Taking time to honor the Sabbath is not something that I have ever done successfully.  My life is built around work – business work, house work, mommy work, wife work – when can you possibly take time OFF?  I get so much fulfillment from my work and doing it that NOT doing it leaves me very empty.  I do not have the life support in my inner circle to fill me with actions, words, compassion that my work does.  To sit back idle leaves me very alone and not something that I can do well.  I like to have plans, I like to have things going on and what I like most is to have someone to share those things with – to love me, to verbally share that love with me and to have compassion, appreciation and love for ALL I do so that becomes their focus while I focus on the rest.  I am lost right now because I have taken on a serious aspect of the Wife Work, and another level of weight was added to my shoulders but I am even more alone now.  I can honestly say that Jesus I need your help honoring the Sabbath and knowing more of what is expected of me that day.  ALSO – I need help to have that someone in my life that wants to be my everything and will fill the voids left when I slow down to be the woman you want me to be…

Live in Peace:

When this section talks about living in peace with my ex, that is a given and has been done.  The areas where “exs” have come into play in bad ways were the new wife and the ex wife – those were challenges and after jumping in with both feet and repaying evil with evil we stepped back and jumped back out.

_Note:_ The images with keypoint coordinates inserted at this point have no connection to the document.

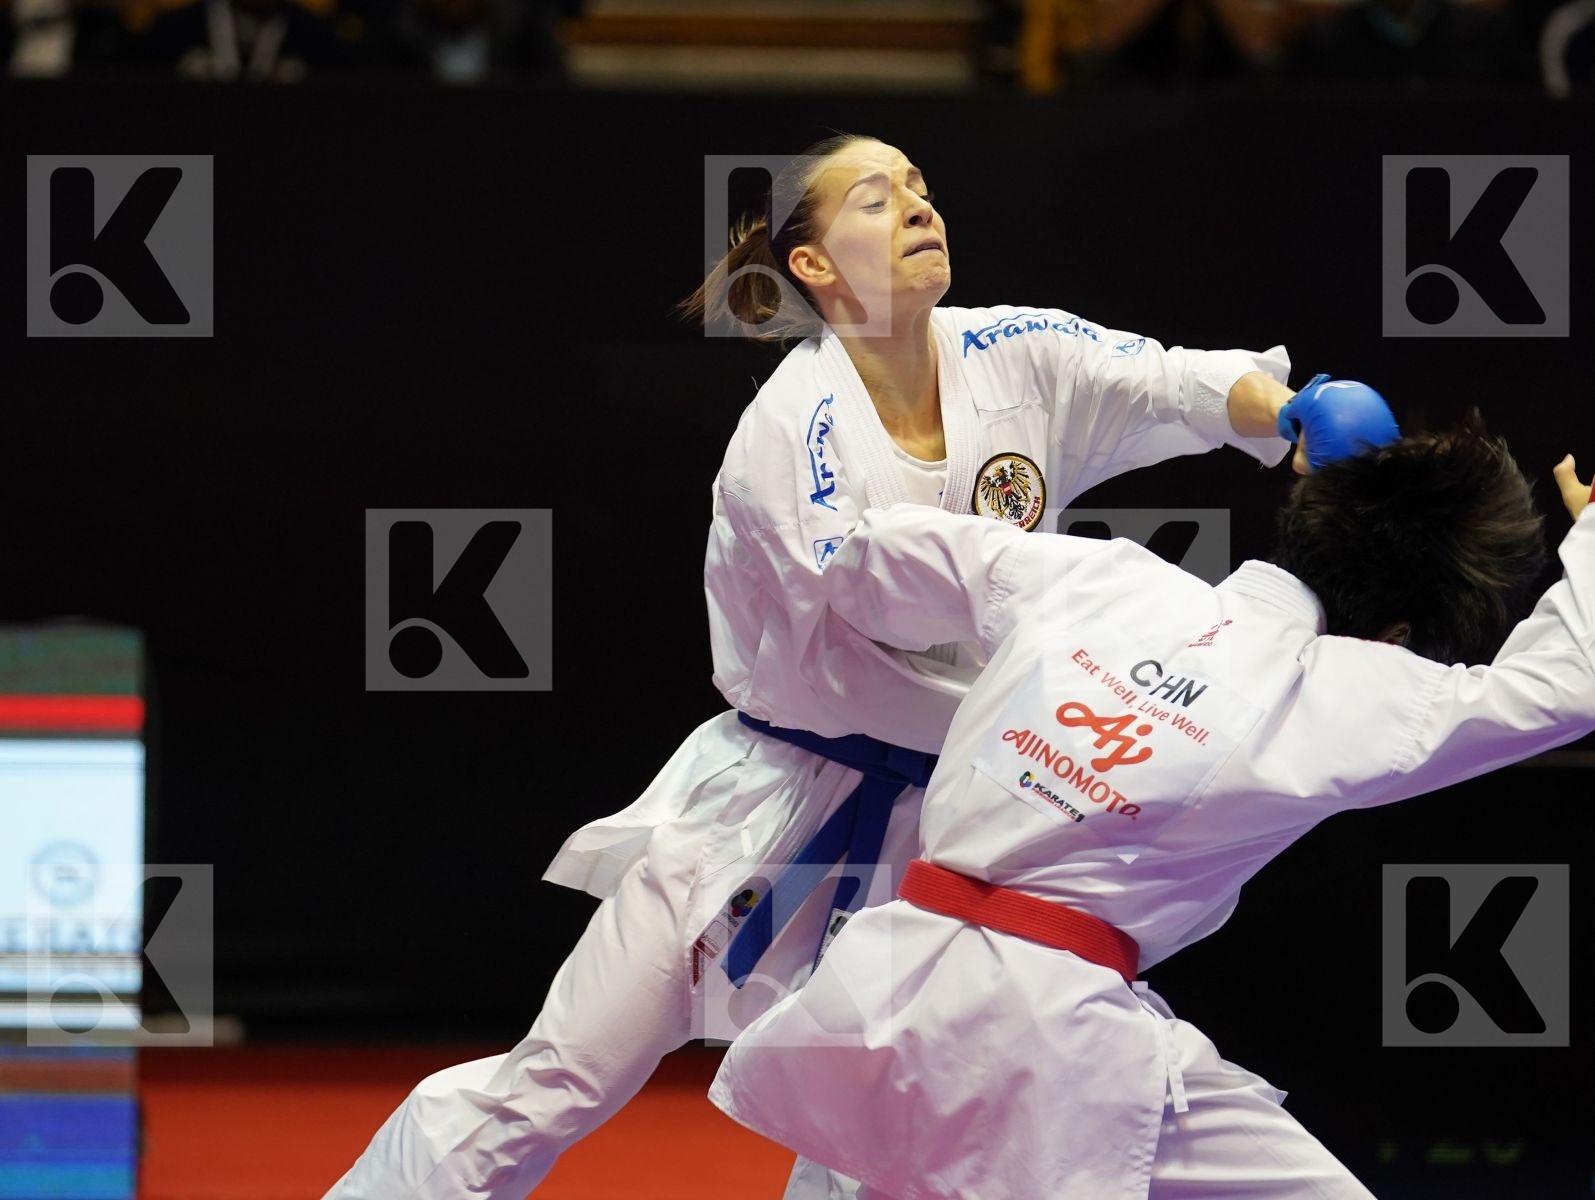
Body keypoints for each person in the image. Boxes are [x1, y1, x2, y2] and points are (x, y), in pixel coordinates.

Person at [324, 131, 1346, 1200]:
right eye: (873, 197)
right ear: (810, 264)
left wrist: (1284, 412)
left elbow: (1161, 380)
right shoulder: (791, 425)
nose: (914, 205)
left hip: (942, 835)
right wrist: (1084, 593)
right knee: (561, 1075)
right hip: (763, 806)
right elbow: (873, 583)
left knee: (872, 1152)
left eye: (919, 186)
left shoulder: (1015, 351)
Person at [708, 418, 1594, 1199]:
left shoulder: (1103, 578)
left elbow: (871, 549)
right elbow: (1562, 688)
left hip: (883, 987)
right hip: (1045, 1041)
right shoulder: (1339, 688)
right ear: (1398, 635)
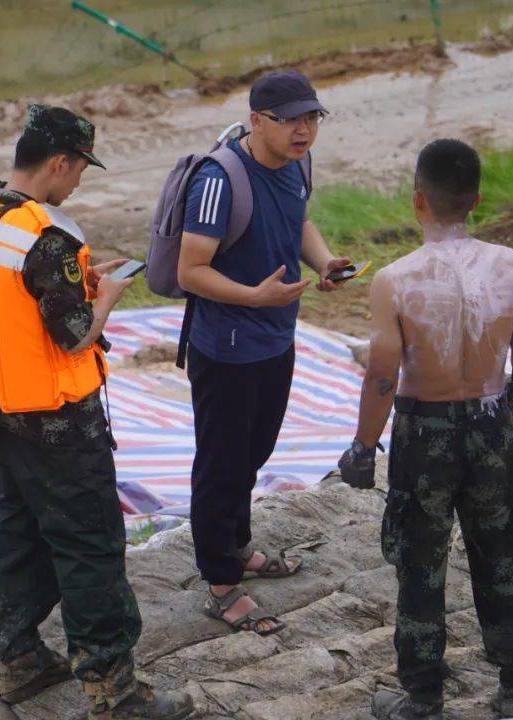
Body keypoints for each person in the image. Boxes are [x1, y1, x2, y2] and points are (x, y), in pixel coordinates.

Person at [0, 105, 193, 720]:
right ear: (59, 162)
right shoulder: (46, 236)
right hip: (59, 416)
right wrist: (103, 296)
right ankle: (114, 690)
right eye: (80, 167)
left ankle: (19, 661)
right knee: (89, 543)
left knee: (20, 529)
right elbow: (75, 334)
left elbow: (15, 297)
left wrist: (76, 278)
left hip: (1, 403)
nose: (79, 180)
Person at [336, 139, 513, 720]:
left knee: (421, 564)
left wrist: (363, 447)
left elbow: (383, 377)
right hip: (490, 426)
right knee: (503, 555)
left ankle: (425, 696)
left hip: (423, 433)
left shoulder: (396, 280)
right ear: (476, 200)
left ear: (418, 202)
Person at [176, 70, 350, 635]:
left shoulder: (296, 166)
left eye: (312, 118)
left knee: (256, 448)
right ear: (256, 121)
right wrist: (254, 297)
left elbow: (299, 220)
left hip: (276, 336)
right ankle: (221, 582)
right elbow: (190, 270)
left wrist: (323, 262)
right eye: (291, 119)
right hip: (226, 347)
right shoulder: (219, 180)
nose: (304, 130)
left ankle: (238, 545)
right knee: (222, 460)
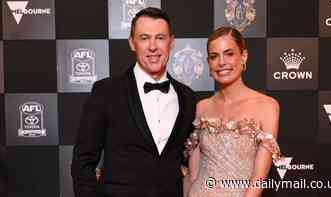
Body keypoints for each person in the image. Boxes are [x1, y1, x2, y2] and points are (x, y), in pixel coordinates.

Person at [71, 7, 196, 197]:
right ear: (132, 43)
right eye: (144, 38)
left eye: (160, 38)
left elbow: (192, 160)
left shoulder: (187, 97)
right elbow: (83, 162)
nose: (153, 46)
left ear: (172, 42)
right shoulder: (106, 92)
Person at [183, 27, 283, 197]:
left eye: (229, 54)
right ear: (208, 63)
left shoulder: (267, 106)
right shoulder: (202, 107)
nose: (221, 62)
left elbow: (258, 180)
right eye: (214, 56)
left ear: (243, 56)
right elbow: (194, 173)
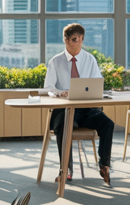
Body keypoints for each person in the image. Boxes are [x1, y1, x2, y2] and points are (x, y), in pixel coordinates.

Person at [43, 23, 115, 185]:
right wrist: (60, 93)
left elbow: (97, 83)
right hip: (64, 109)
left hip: (86, 109)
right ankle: (65, 169)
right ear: (66, 40)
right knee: (64, 126)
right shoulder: (56, 61)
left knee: (108, 124)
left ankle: (104, 165)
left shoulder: (90, 59)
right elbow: (48, 88)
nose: (79, 43)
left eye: (81, 39)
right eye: (75, 39)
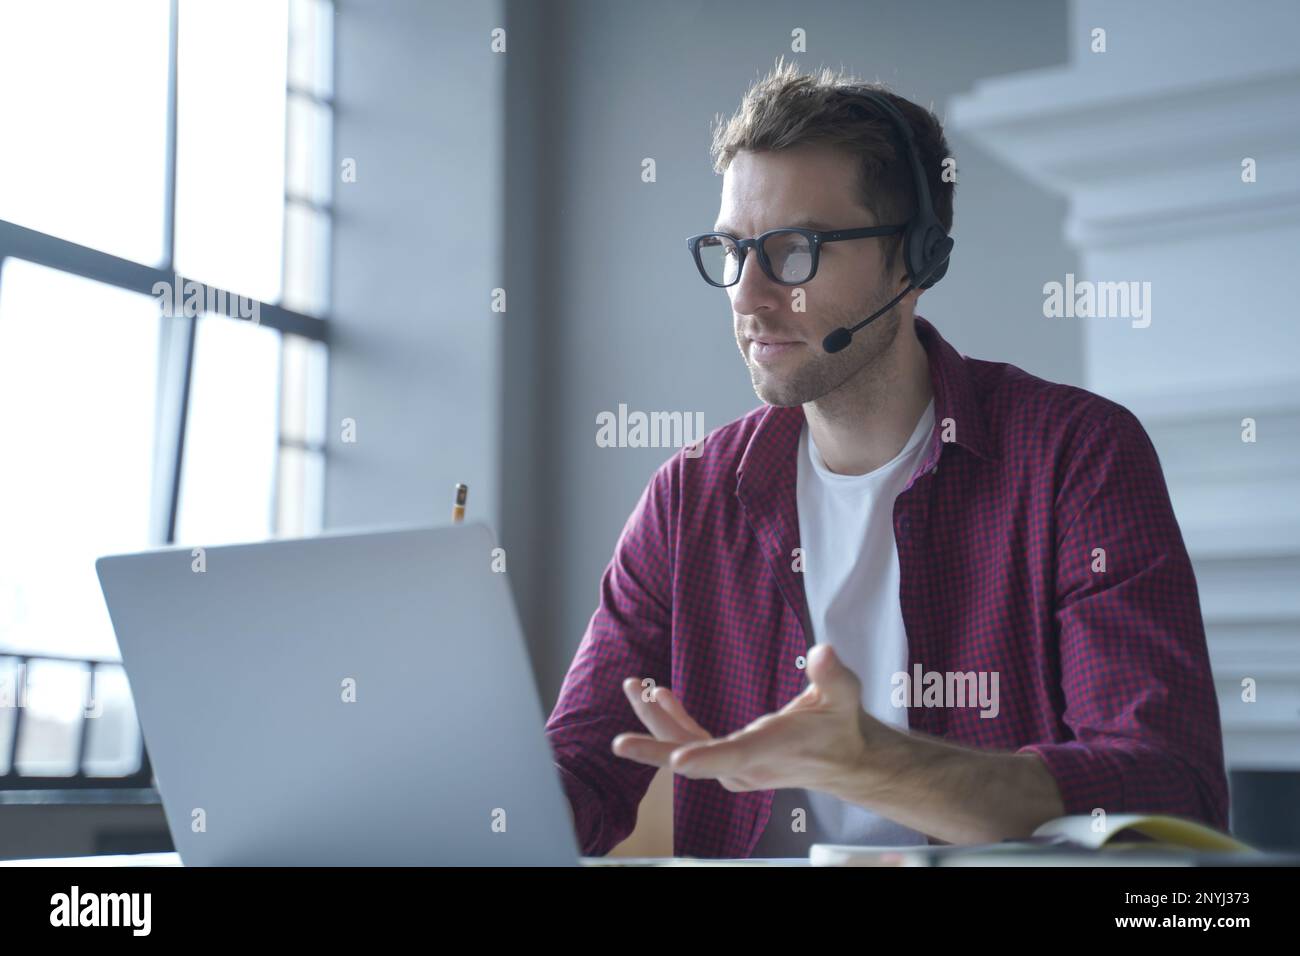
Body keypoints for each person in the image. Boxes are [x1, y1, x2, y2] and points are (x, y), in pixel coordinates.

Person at [544, 59, 1228, 858]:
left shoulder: (1078, 456)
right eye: (732, 251)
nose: (749, 294)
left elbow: (1165, 789)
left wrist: (876, 766)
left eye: (794, 250)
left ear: (915, 261)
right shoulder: (689, 499)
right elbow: (582, 775)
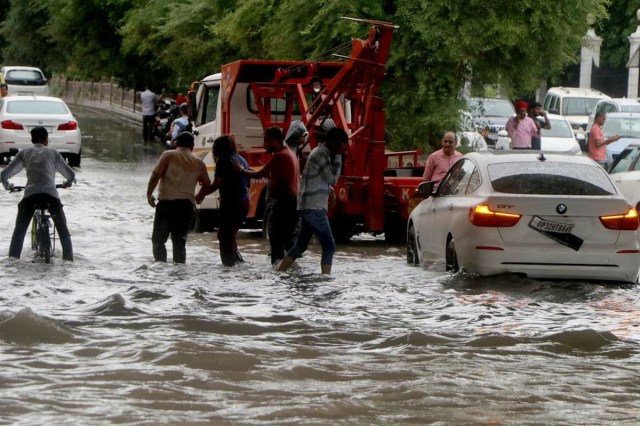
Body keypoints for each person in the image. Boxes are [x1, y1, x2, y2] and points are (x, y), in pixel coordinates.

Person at [277, 127, 348, 275]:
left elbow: (319, 180)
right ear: (334, 144)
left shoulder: (323, 153)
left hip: (310, 205)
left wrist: (330, 191)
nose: (344, 149)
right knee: (329, 246)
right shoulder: (321, 154)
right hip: (313, 207)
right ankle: (326, 280)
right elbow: (332, 179)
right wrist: (340, 158)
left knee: (301, 245)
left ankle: (280, 272)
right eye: (342, 146)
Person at [1, 126, 75, 261]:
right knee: (64, 233)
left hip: (31, 196)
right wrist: (67, 182)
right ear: (46, 139)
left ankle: (12, 260)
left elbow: (4, 174)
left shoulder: (24, 153)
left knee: (19, 233)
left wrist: (8, 186)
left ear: (32, 139)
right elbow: (70, 174)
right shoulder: (53, 153)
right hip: (51, 196)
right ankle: (68, 261)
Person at [237, 127, 300, 265]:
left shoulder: (280, 155)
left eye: (266, 141)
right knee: (286, 241)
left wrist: (241, 170)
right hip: (292, 203)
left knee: (276, 241)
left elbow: (260, 174)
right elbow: (264, 172)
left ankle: (278, 274)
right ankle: (289, 271)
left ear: (275, 140)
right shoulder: (289, 153)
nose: (264, 144)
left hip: (285, 203)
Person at [146, 132, 210, 263]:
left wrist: (149, 194)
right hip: (185, 207)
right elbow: (207, 183)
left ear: (176, 143)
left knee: (158, 241)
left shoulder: (168, 155)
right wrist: (199, 196)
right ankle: (179, 274)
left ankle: (160, 268)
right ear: (192, 146)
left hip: (166, 205)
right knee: (179, 242)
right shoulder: (199, 163)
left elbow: (155, 176)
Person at [196, 135, 249, 266]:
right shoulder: (241, 159)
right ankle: (238, 263)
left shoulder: (223, 160)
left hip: (231, 203)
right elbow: (247, 183)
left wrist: (201, 195)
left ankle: (228, 266)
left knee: (225, 237)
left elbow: (216, 184)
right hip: (244, 202)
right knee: (228, 235)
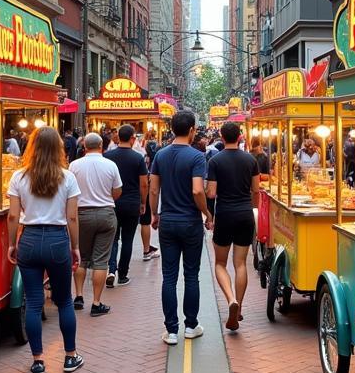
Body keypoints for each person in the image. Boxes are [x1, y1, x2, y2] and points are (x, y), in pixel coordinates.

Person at [6, 126, 83, 373]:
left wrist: (11, 243)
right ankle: (70, 356)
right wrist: (75, 246)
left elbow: (13, 216)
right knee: (63, 301)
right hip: (56, 238)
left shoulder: (19, 177)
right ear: (59, 148)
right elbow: (72, 217)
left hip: (29, 238)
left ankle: (38, 361)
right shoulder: (67, 177)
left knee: (34, 301)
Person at [150, 110, 211, 345]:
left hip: (168, 222)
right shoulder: (196, 157)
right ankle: (191, 325)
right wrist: (207, 213)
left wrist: (155, 214)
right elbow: (198, 190)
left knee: (169, 277)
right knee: (191, 275)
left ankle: (171, 330)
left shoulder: (160, 155)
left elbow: (154, 189)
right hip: (190, 222)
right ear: (192, 130)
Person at [206, 122, 258, 332]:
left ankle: (230, 299)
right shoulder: (250, 159)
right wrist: (252, 208)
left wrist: (209, 214)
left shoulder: (215, 161)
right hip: (245, 213)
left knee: (220, 263)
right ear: (240, 136)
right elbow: (256, 189)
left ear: (221, 135)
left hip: (225, 214)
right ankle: (240, 305)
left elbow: (210, 193)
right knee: (241, 264)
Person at [68, 133, 122, 315]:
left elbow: (70, 194)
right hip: (106, 213)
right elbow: (117, 191)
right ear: (101, 146)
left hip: (82, 214)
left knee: (81, 257)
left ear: (84, 147)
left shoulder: (74, 166)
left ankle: (79, 296)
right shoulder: (111, 165)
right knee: (101, 260)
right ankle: (97, 302)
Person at [104, 125, 148, 286]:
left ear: (118, 137)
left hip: (111, 203)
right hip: (131, 203)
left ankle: (111, 269)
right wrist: (143, 202)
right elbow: (143, 183)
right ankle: (122, 274)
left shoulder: (108, 156)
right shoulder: (137, 158)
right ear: (132, 138)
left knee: (113, 239)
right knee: (128, 240)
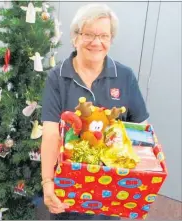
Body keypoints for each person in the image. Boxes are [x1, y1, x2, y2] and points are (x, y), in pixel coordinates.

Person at [40, 3, 149, 220]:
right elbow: (51, 133)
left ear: (111, 39)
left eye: (104, 36)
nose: (97, 42)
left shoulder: (125, 76)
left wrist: (139, 189)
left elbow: (142, 132)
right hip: (69, 184)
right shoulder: (57, 77)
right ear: (75, 36)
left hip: (111, 188)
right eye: (88, 34)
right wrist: (48, 181)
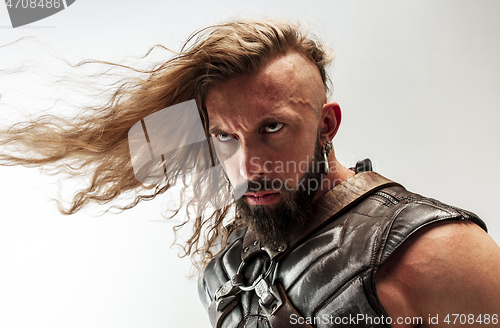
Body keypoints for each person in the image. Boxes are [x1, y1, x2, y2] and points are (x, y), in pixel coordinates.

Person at [1, 19, 500, 327]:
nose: (249, 166)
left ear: (327, 124)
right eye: (226, 136)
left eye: (272, 127)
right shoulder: (229, 265)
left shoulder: (437, 252)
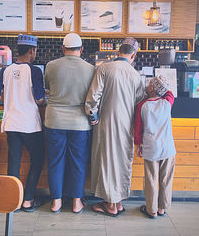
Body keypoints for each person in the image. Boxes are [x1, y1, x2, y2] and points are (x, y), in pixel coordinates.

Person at [85, 37, 144, 217]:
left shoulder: (104, 68)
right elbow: (139, 103)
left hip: (106, 123)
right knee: (121, 162)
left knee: (107, 161)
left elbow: (93, 97)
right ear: (132, 55)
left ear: (118, 52)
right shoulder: (136, 75)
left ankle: (110, 205)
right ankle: (117, 202)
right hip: (127, 125)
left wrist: (92, 115)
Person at [0, 34, 45, 212]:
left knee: (13, 160)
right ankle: (28, 199)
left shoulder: (5, 70)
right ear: (31, 50)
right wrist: (44, 101)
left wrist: (10, 99)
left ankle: (13, 200)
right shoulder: (35, 70)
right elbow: (39, 99)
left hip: (11, 123)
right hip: (30, 124)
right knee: (37, 160)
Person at [44, 33, 95, 213]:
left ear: (63, 49)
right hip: (80, 123)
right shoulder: (91, 69)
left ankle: (56, 202)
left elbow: (48, 89)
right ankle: (76, 203)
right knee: (78, 162)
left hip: (54, 121)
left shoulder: (50, 66)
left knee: (55, 161)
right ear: (81, 49)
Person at [134, 75, 176, 219]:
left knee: (151, 179)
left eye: (150, 84)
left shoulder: (142, 105)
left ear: (152, 89)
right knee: (166, 179)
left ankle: (151, 210)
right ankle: (162, 209)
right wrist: (161, 88)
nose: (147, 84)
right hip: (168, 148)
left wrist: (138, 146)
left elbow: (138, 130)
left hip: (151, 148)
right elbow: (170, 92)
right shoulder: (167, 102)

This is an area where I struggle with my husband – he gets in a bad mood, he does not follow through on his promises, he does not say things I need to hear purposely then I get upset – he is doing evil things to me AND intentionally doing them – though he argues not.  But if you are not saying something that someone has asked to hear from you and you do it purposely then you are intentionally hurting that person.  I don’t get why the evil actions or the evilness of the non actions is so much more important to him and to hold on to – that spreading harmony and love, meeting your partners needs is not top priority for him.  Maybe he is afraid to be a nice guy, a good husband, the loving person I know he is – maybe he is scared it will hurt his “manhood” but who are you being a man for, your wife our yourself?  When it consistently shows that none of these things are happening on a regular basis  THEN I get upset and bring it all up (repaying his evil with my evil checklist) and it even goes down from there.  I focus on what I was told was a need to make him happy, I am being consistent with it and I feel even more alone now – I slip and show anger and then the finger comes out and he points at me SEE WHAT YOU DO THIS IS WHY YOU DON’T GET IT – then explain to me why I have not gotten any of it in two weeks and I am only getting mad now? I jump through hoops for him when he needs things because he knows I hate to not take care of people – BUT there is not a return, I am told WAIT it is coming.  But I wait and nothing, then when I bring it up here we go again.  I cannot be the only one to hear, listen and take immediate action, I am exhausted, empty, alone and broken. Jesus stand with me I will be stronger and not repay evil with evil and Lord I will give it to you, just hold me tight because I really feel like I am at the end of what I can do to make this better…  HELP.

Dear Lord I Pray…

 

Dear Jesus – I sit her crying as I write out these posts, my heart is so empty and void of the nurture and compassion I need here in my earthly relationship.  My relationship with you continues to flourish and build stronger, but you did say that you put two together to complete each other and I have this HUGE missing section.  Please help me to have that filled – I am looking down the barrel of emptiness and don’t know how long I can survive – I cling tighter to your hand and to your word and pray that I will be filled with the strength you provide to do the things I need to do.  Show me all I need to know – turn the light a little brighter on the path I should be taking, make things happen around me so that I am secure in the path I am to follow…  My eyes are open wide today Jesus and I promise to be watching and listening…  In Your Name Abba Father, AMEN.